Crete was until recently thought to have been first settled around 7000 BC. However, excavations at nine sites in 2008 and 2009 have revealed double-edged hand axes dated to “at least” 130,000 years ago. This discovery has suggested(a) that Stone Age man had developed seafaring abilities.
There is a general consensus Crete was known as Keftiu by the ancient Egyptians.
Sir Arthur Evans, knighted for his archaeological finds on Crete, excavated at Knossos from 1900-1905 leading to the discovery of the famous ‘palace’ there. Evans saw Knossos as an administrative centre although it had no defensive features, which might be expected. In the 1970’s Hans Georg Wunderlich (1928-1974) following the views of Oswald Spengler, proposed in The Secret of Crete , that the ‘palace’ was in fact a mortuary temple. This idea has more recently been considered by the late Philip Coppens(c).
As early as 1910 the Rev. James Baikie suggested Crete as the location of Atlantis. A year earlier K.T. Frost outlined parallels between Atlantis and the Minoan empire. In the 1920’s Joseph McCabe a former Catholic priest was also convinced that Crete was the location of Atlantis. More decades were to pass before Dr Angelos Galanopoulos developed the idea further. There has been doubt that the decline of the Minoan civilisation in the 2nd millennium BC was linked with Theran explosion. Nevertheless, Bacon and Galanopoulos admit that a Minoan explanation for the Atlantis story ‘is correct in all points’ except date, dimensions and location of ‘Pillars’! Many commentators have added reasons to support the Minoan Hypothesis.

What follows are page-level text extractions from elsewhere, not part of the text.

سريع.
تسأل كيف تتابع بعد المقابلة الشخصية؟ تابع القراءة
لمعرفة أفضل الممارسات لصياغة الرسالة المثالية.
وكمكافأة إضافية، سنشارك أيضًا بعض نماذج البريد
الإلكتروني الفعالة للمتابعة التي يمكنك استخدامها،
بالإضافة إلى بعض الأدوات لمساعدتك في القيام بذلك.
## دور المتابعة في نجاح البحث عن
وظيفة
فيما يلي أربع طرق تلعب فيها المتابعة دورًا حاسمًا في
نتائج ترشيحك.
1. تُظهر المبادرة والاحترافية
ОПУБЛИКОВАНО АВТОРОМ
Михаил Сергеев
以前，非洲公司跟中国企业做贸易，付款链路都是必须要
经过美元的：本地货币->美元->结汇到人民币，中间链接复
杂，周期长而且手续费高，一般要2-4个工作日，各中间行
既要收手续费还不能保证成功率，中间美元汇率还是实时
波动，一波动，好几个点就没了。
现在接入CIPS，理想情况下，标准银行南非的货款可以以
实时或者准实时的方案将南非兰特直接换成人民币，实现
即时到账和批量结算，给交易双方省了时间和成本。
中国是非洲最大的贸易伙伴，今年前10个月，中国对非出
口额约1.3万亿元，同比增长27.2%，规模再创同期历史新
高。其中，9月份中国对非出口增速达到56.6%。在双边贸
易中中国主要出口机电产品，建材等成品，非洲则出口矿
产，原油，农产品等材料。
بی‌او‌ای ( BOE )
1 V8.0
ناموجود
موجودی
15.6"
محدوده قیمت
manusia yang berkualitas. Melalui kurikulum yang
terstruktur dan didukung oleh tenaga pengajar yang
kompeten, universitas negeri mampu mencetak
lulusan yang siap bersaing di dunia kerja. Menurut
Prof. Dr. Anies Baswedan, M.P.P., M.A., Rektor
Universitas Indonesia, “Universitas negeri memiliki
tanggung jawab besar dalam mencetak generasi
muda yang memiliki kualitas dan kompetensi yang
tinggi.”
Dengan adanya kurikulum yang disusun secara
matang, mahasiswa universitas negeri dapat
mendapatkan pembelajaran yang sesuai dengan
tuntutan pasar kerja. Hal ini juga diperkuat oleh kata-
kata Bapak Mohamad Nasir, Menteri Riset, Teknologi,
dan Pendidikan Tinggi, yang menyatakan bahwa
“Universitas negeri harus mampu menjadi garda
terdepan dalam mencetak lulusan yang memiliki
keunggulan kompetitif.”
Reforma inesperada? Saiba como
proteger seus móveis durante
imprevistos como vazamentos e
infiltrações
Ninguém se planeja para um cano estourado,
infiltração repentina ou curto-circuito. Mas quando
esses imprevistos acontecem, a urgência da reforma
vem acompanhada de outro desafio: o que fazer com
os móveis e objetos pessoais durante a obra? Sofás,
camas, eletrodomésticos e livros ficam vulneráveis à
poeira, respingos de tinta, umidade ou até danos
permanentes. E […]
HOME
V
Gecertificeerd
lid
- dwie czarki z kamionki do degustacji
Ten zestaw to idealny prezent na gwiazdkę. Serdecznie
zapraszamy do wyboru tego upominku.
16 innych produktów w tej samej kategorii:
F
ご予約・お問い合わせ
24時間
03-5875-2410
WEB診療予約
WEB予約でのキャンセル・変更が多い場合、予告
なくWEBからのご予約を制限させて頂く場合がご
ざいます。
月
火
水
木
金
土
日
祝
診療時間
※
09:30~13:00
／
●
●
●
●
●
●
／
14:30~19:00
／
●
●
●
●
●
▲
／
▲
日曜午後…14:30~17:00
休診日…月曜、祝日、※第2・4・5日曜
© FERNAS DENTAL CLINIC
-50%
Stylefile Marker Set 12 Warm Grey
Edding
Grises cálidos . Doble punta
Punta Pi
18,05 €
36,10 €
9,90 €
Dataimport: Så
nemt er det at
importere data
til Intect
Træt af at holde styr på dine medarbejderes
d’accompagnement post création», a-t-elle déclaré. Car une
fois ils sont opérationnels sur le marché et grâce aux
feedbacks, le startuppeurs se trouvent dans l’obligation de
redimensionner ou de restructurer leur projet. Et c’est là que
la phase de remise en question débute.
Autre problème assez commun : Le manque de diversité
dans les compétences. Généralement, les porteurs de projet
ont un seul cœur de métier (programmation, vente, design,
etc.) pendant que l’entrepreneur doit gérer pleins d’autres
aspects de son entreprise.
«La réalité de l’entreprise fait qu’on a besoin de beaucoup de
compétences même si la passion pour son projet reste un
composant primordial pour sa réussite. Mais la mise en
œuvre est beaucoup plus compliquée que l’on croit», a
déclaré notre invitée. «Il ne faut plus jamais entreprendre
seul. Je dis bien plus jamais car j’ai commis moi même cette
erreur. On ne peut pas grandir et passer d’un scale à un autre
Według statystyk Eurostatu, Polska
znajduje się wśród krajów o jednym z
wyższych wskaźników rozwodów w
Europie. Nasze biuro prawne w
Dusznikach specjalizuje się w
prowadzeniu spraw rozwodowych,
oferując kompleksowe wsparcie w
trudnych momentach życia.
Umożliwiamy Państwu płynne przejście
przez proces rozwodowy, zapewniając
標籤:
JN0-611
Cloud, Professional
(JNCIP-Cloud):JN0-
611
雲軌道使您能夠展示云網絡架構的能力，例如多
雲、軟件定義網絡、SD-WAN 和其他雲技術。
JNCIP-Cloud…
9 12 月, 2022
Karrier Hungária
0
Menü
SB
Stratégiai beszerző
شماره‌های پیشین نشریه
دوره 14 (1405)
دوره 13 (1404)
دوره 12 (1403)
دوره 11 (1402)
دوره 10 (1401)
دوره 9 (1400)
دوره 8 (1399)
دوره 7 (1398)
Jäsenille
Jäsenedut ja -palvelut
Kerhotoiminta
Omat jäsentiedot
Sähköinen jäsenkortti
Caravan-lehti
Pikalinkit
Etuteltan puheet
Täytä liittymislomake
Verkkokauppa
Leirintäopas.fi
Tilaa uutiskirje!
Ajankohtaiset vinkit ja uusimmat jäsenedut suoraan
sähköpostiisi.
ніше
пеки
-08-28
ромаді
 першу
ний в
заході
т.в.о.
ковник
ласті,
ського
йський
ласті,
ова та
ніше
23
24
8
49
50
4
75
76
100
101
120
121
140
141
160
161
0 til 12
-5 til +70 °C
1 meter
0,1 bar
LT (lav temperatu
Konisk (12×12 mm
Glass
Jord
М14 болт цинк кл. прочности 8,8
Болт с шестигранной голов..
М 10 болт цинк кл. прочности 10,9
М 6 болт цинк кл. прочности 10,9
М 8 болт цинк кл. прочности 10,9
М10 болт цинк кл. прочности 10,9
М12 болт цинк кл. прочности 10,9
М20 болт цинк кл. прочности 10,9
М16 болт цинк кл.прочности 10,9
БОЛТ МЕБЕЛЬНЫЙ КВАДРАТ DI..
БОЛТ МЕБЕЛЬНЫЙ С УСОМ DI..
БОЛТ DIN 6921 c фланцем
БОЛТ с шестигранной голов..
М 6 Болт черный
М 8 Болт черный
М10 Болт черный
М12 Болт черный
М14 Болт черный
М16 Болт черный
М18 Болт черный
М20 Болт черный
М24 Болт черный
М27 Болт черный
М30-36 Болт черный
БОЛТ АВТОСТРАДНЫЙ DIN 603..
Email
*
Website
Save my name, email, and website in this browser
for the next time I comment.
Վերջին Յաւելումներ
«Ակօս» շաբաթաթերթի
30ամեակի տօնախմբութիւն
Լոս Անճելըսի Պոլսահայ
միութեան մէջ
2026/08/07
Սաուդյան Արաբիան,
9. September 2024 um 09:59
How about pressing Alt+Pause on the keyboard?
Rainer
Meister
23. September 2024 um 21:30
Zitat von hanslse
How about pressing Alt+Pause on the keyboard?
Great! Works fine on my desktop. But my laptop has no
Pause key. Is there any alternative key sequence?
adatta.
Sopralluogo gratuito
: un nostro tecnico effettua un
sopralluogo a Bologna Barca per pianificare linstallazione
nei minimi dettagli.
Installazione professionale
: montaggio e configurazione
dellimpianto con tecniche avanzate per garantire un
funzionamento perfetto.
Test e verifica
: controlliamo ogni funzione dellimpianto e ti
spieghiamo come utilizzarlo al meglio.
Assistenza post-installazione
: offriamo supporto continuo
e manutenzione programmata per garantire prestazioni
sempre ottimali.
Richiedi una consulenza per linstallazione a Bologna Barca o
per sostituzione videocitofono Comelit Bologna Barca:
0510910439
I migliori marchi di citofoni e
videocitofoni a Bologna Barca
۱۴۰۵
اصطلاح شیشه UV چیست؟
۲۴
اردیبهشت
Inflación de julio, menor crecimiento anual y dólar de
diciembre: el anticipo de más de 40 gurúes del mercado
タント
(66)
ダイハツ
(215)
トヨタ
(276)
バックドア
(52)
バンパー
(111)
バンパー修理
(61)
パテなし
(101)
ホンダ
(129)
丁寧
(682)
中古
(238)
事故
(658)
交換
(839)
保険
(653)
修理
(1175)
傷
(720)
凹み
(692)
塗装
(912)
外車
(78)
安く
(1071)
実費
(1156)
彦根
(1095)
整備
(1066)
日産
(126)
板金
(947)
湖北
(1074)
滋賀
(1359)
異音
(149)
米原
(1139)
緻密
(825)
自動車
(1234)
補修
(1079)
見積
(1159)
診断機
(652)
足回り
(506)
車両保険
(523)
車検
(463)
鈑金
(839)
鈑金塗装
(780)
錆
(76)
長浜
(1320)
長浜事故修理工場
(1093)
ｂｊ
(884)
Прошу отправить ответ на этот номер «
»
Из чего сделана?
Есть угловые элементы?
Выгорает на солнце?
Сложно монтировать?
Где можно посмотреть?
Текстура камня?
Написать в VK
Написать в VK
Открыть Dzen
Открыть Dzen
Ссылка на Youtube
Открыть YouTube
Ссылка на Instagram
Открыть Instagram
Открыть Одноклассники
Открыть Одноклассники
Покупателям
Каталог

*Atlantis was the way to other islands. This is an accurate description of Crete as the gateway to the Cyclades and Greece.
*The palace of the Atlanteans is on a low hill 50 stadia inland and near to a fertile plain is a good description of Knossos.
*The description of the land fits perfectly with the southern coast of Crete.
*There were bulls hunted without weapons, which is characteristic of Minoan Crete.
*The construction of the buildings matches Knossos.
Marjorie Braymer highlights the fact that the Cretan Mesara Plain is oblong in shape and one tenth of the dimensions of the plain mentioned by Plato. A fact that gains in importance if a tenfold exaggeration of the dimensions by Plato is accepted.
J. G. Bennett has gone further and argued strongly for a linkage of the destruction of Minoan civilisation, with the Flood of Deucalion, the Biblical Exodus and the obliteration of Plato’s Atlantis. Bennett quotes Plato’s Laws (705.15), which speaks of a significant migration from Crete, as evidence for a major catastrophe on the island.
In April 2004, a BBC Timewatch programme looked at a possible link between Crete and Atlantis focussing on evidence of ancient tsunami damage on the island that they linked to the eruption of Thera. This idea has been refuted by W. Shepard Baird who offers a pyroclastic surge as a more credible explanation(b). In 2010, the BBC broadcast another documentary supporting the Minoan Hypothesis, although not very convincingly in the opinion of this compiler.
On the other hand, Peter James points out that there is no connection in Greek mythology between Crete and Atlas. Further objections include the fact that no ancient canals have been found on Crete, the island did not sink and the failure of Plato to simply name Crete as the location of his Atlantis.
Recently Gavin Menzies has, unsuccessfully, in my view, attempted to breathe new life into the Minoan Hypothesis in The Lost Empire of Atlantis.
An even less impressive effort to support a Minoan Atlantis is a slender work by Lee R. Kerr entitled Griffin Quest – Investigating Atlantis , who also published an equally useless sequel, Atlantis of the Minoans and Celts.